The release of Gran Turismo in 1997 hailed a revolution in console games. Not content with thrashing imaginary cars around the gaudy coastal roads of Ridge Racer, now console gamers wanted real physics, real car upgrades and real Japanese supercars shaped like bricks. The influence of GT cannot be understated, with many of the game's elements appearing in other games.
In retrospect, the two sequels have not quite lived up to that first brilliant game. Gran Turismo 2 was rushed and many new features were ditched so the game could finally get onto store shelves, even then it contained a few bugs. The third game, arriving rather late and dropping its GT2000 moniker, showed what you could get out of a PlayStation 2. But the game's structure had changed little, and despite the gorgeous graphics - the series had not moved on. The biggest problem for the franchise was that it wasn't a great racing game, the AI cars showed very little I, and seemed completely unaware of the player's presence.
There's no doubt that for a realistic driving experience, at least on a console, the GT franchise has yet to be beaten. But there are new games on the horizon such as Microsoft's Forza Motorsport, the development of which is lead by a veritable who's who of driving game experience. There's no doubt at all that GT4 will sell in the millions, but volume sales are not what we base reviews on here, what we're interested in is how good a game is.
And so we come to Gran Turismo 4: Prologue, a taster for the full GT4 coming later this year or perhaps early next year.
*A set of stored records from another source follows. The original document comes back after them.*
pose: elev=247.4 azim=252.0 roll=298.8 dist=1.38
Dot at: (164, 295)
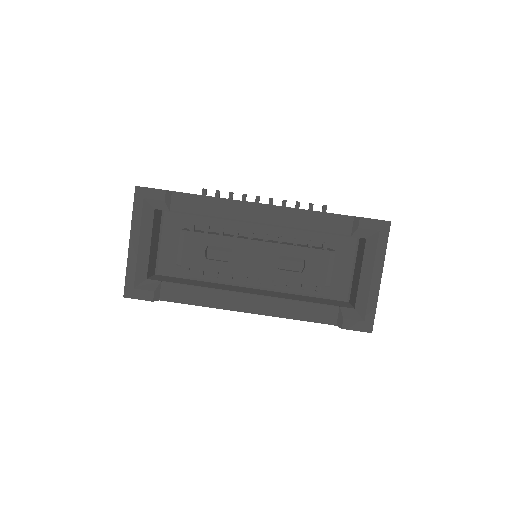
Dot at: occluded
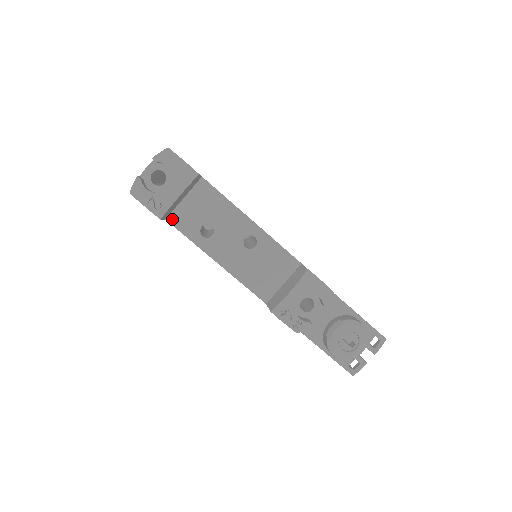
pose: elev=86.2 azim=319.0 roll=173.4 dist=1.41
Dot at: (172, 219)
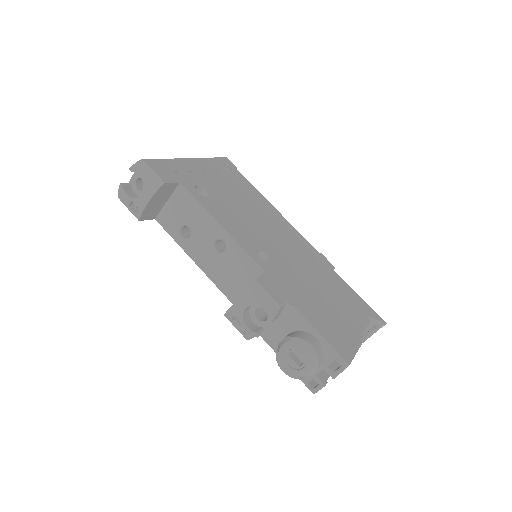
Dot at: (159, 219)
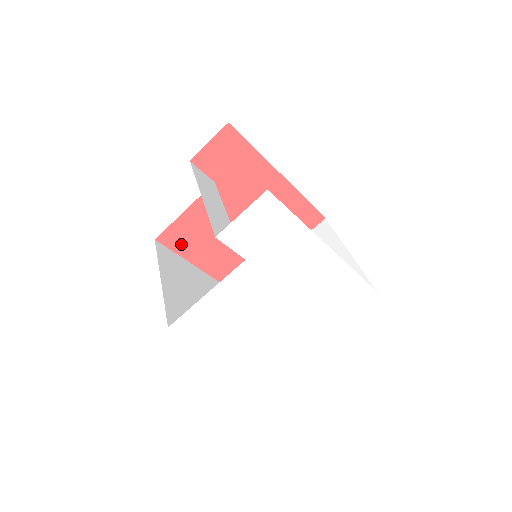
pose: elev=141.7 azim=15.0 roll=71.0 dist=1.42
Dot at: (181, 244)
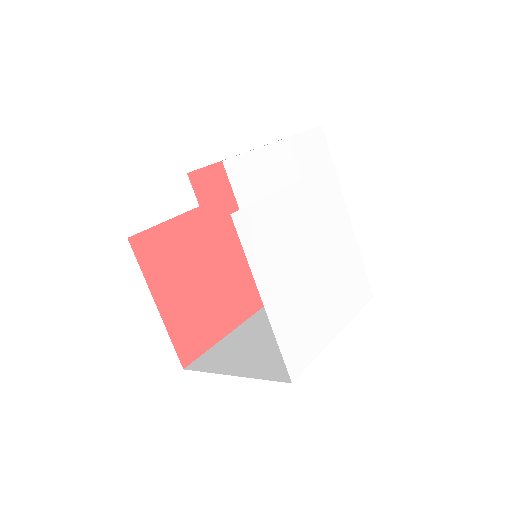
Dot at: (150, 260)
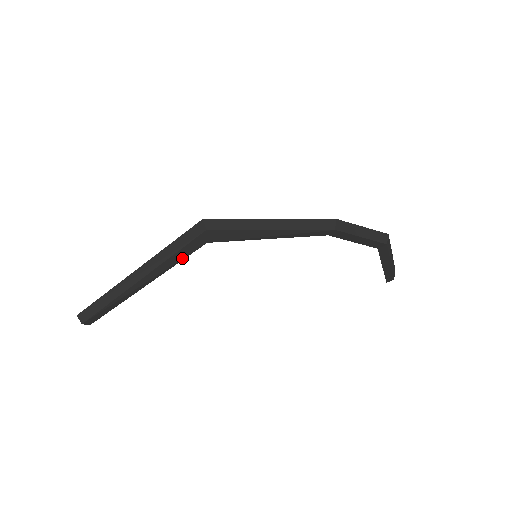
Let's get the idea of a rip=off out of the way first. For £25 (cheaper if you shop around) you get fifty cars and five tracks, two game modes and the usual lovely replay facilities. If you feel £25 is a fair swap for that, and one must remember the original Ridge Racer at £50 for one track, then fair play to you my friend.
The centre of GT Prologue is the driving school and it really is an odd way of introducing the latest GT game to the masses. There can be for PS2 owners who haven't played another game in the Gran Turismo franchise, in fact one wonders why someone would own a PS2 and not GT3. With that in mind, the driving school starts at an appallingly basic level. Many of the initial tests are mind bafflingly simple, as though aimed at someone who has never played a videogame before, let alone a racing game.
GT Prologue is clearly aimed at a hardcore audience that doesn't have the patience to wait for the full GT4 game. Yet tests that require the player to drive in a straight line, go round a corner slowly, etc. seem ridiculously basic given the average level of skills among driving game fans. The tests do get much tougher later on, but really Sony should have developed a training program that was based on assuming players had actually used a joypad before - rather than this oddly tame remedial start.
It doesn't help matters that most of the cars earned in the early stages are identical underpowered boxy superminis. Many of GT's rivals have cottoned on to the fact you don't really need to offer the bottom end of the car market to gamers and instead concentrate on the more desirable cars. GT is sticking to the idea of covering all basis so there's a long period of driving superminis slowly around corners before anything with a decent velocity arrives in the player's lap. For GT veterans it's like graduating from university and then being told they have to learn to read all over again.